NCI Press Office
In the most comprehensive molecular characterization to date of adrenocortical carcinoma, a rare cancer of the adrenal cortex, researchers extensively analyzed 91 cases for alterations in the tumor genomes. They identified several novel genetic mutations as likely mechanisms driving the disease. They also found that whole genome doubling, wherein a cell has one or more extra sets of chromosomes, as a probable driver of the disease. The study, by The Cancer Genome Atlas (TCGA) Research Network, was led by Roel Verhaak, Ph.D., MD Anderson Cancer Center, Houston, and appeared in Cancer Cell, May 9, 2016. TCGA is a collaboration jointly supported and managed by NCI and National Human Genome Research Institute. This analysis supports previous findings that overexpression of IGF2, a gene encoding a peptide hormone involved in cell growth, and mutation of TP53, a common tumor suppressor gene involved in cell cycle regulation, are hallmarks of adrenocortical carcinoma. In addition, the study identified several novel gene mutations that likely contribute to the development of this disease. In particular, mutations in the gene PRKAR1A, found in 8 percent of cases in this study, have previously been associated with adrenocortical tumors, including both adenomas and rare carcinomas.

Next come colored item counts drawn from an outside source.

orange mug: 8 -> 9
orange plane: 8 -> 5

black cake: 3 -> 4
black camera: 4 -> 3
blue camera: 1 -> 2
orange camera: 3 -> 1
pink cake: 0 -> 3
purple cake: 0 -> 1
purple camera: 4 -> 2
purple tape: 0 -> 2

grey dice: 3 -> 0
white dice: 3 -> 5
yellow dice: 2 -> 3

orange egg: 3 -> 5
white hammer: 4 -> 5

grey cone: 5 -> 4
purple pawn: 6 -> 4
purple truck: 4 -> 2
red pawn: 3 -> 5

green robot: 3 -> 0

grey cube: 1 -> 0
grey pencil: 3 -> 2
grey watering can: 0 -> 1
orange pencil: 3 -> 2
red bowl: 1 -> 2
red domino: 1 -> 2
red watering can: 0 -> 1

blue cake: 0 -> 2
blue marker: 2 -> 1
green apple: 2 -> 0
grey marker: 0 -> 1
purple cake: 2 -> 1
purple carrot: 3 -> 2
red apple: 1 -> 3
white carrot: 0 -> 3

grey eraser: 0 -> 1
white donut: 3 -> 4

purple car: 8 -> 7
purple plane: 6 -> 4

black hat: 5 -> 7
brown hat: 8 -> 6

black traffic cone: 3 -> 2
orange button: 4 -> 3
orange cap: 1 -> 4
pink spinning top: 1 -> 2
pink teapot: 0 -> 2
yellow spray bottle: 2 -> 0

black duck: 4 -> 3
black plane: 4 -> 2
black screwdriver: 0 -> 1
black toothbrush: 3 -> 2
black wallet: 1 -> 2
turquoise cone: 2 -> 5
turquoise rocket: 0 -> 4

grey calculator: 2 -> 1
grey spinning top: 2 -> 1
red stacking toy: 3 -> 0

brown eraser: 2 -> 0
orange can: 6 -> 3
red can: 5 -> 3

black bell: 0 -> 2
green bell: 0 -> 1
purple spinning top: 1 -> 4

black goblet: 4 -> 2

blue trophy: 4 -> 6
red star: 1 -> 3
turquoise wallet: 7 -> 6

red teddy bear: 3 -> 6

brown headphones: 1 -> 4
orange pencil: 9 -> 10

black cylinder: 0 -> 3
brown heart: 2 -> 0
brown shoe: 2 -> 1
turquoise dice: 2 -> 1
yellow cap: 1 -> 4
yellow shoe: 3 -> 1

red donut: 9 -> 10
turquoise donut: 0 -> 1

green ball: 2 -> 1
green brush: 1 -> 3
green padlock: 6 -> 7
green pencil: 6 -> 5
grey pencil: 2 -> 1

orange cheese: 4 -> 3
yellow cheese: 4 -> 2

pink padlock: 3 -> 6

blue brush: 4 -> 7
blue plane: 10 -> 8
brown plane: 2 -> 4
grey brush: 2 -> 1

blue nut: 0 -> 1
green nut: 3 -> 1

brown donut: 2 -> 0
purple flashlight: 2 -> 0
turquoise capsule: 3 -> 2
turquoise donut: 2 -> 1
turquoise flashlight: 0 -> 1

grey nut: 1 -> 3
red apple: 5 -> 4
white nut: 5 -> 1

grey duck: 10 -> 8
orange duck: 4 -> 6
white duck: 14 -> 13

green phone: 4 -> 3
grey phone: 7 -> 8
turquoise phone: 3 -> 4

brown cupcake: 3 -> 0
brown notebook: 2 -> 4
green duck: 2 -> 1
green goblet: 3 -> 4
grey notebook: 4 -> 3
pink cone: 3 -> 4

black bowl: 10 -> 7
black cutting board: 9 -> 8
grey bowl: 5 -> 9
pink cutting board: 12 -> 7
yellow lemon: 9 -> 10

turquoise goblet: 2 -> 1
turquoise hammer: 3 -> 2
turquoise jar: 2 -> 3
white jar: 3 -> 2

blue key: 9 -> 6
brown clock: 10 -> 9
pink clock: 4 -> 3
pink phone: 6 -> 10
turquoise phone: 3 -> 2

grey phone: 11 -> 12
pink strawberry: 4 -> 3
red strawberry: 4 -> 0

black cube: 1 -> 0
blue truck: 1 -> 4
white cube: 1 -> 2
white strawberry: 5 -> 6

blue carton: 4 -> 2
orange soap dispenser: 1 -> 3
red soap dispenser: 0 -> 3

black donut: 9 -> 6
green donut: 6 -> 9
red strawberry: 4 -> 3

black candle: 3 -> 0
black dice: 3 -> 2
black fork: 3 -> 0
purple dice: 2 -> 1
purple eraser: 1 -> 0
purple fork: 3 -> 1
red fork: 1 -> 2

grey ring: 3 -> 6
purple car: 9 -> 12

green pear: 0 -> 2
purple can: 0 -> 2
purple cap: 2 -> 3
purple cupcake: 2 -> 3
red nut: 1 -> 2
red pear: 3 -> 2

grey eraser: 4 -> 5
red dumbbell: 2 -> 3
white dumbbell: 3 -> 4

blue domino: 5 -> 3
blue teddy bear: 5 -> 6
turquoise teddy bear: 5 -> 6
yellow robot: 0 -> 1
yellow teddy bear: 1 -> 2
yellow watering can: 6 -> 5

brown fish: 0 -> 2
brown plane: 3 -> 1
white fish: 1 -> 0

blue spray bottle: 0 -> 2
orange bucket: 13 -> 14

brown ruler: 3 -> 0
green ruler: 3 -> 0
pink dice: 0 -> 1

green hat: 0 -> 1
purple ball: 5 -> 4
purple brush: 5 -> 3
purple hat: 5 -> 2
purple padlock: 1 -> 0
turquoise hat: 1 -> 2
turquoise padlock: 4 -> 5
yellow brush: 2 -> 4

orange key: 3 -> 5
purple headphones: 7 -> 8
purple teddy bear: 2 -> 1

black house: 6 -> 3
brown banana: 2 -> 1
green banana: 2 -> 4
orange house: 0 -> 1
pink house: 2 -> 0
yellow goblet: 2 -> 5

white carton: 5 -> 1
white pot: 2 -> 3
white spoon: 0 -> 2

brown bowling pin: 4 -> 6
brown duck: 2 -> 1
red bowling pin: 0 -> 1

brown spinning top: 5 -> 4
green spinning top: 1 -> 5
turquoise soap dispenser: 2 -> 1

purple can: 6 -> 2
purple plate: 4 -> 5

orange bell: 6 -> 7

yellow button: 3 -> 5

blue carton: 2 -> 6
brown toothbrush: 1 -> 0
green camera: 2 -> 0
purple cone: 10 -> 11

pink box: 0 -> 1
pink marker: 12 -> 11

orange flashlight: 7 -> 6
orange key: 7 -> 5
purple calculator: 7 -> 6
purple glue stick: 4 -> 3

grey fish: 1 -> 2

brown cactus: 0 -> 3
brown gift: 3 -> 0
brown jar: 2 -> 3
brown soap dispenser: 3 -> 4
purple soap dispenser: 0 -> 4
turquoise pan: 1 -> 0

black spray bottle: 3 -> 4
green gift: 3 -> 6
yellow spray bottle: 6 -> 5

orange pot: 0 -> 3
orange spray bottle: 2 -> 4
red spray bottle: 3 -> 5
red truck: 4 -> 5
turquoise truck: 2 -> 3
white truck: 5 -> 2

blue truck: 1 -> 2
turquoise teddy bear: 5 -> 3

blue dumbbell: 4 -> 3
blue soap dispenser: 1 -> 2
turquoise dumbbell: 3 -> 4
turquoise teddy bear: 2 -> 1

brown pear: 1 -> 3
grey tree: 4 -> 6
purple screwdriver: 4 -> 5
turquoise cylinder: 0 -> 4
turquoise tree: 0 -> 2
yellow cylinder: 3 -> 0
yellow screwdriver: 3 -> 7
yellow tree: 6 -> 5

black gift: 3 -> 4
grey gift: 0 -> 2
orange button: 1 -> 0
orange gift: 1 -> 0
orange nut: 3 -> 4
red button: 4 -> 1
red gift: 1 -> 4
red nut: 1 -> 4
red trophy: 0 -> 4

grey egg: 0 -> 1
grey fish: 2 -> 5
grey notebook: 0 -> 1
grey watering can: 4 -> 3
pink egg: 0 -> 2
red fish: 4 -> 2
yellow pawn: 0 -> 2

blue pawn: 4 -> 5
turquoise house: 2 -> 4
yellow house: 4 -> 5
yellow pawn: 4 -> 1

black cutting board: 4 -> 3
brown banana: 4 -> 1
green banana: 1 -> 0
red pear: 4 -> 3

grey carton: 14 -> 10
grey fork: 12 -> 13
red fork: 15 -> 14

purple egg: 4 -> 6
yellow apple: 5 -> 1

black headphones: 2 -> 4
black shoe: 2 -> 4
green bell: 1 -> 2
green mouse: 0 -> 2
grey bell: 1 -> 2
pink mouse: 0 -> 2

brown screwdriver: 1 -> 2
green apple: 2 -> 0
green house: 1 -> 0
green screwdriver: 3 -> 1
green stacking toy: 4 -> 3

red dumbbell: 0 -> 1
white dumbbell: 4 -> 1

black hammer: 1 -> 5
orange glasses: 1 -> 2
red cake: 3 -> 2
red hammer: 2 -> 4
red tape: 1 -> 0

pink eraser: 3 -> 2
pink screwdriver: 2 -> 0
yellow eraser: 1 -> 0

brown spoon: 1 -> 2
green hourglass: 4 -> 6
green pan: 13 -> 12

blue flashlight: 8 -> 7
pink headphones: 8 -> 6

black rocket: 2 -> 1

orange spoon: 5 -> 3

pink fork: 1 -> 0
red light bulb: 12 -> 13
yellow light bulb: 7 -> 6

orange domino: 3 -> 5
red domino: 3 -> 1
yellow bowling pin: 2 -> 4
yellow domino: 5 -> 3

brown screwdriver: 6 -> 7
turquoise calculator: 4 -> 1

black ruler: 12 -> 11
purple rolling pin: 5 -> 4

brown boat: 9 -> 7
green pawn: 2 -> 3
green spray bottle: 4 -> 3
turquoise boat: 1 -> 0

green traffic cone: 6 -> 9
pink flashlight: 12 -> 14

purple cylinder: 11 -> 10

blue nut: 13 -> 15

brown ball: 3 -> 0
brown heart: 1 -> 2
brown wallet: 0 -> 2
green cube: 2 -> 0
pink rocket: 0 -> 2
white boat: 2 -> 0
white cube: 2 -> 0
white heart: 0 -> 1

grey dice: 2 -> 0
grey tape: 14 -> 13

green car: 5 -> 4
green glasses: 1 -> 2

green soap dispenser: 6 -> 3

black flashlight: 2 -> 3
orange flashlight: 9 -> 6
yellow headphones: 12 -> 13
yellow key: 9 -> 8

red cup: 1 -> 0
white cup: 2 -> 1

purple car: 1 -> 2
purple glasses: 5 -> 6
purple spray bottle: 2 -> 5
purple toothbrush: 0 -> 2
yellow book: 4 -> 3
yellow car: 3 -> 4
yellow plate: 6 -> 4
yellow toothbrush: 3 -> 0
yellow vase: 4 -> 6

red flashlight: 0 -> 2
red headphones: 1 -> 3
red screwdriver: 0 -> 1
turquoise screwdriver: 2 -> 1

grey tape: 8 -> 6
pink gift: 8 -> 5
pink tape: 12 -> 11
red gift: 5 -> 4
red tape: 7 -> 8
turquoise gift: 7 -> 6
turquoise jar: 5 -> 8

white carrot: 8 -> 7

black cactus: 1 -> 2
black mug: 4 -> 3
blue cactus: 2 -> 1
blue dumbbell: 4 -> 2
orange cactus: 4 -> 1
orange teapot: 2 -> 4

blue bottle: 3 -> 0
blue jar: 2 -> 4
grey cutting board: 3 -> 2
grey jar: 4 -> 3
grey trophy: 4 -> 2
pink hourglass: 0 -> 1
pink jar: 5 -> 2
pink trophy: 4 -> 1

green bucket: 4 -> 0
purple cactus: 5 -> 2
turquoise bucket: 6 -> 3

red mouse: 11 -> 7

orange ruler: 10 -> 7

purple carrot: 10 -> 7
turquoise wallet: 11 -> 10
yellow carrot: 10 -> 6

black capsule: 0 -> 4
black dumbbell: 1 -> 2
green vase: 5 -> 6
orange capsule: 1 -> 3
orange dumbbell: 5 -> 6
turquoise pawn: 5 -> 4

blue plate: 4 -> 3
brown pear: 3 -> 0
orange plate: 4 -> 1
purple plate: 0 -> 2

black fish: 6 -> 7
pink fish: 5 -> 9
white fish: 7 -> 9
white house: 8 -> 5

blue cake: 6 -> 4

The study’s analysis of somatic copy number alterations, or changes in chromosome structure or number that influence gene expression, revealed that copy number alterations also likely play a critical role in adrenocortical carcinoma. Whole genome doubling was observed in a higher proportion of adrenocortical carcinoma cases (51 percent) than in any of twelve other cancer types used for comparison. In addition, hypoploidy, or the loss of a significant amount of the genome, was found in a higher proportion of cases (31 percent) than in each of twelve comparison cancer types, with the exception of kidney chromophobe carcinoma (37 percent). The researchers propose that a common course in tumor development may be a loss of DNA, resulting in hypoploidy, followed by whole genome doubling. This mechanism could effectively rid the tumor of normal copies of genes that would prevent cancer, while duplicating genes that harbor cancer-causing mutations. The study further showed that the frequency of copy number changes was associated with an aggressive clinical course of the disease, supporting whole genome doubling as a significant contributor in driving this disease. Adrenocortical carcinoma affects less than one person per one million in the U.S. When detected early, the disease can be treated with surgery, but effective treatments for patients with later-stage disease have not yet been identified, leading to a poor 5-year survival rate of less than 15 percent for patients with the most advanced stage of the disease.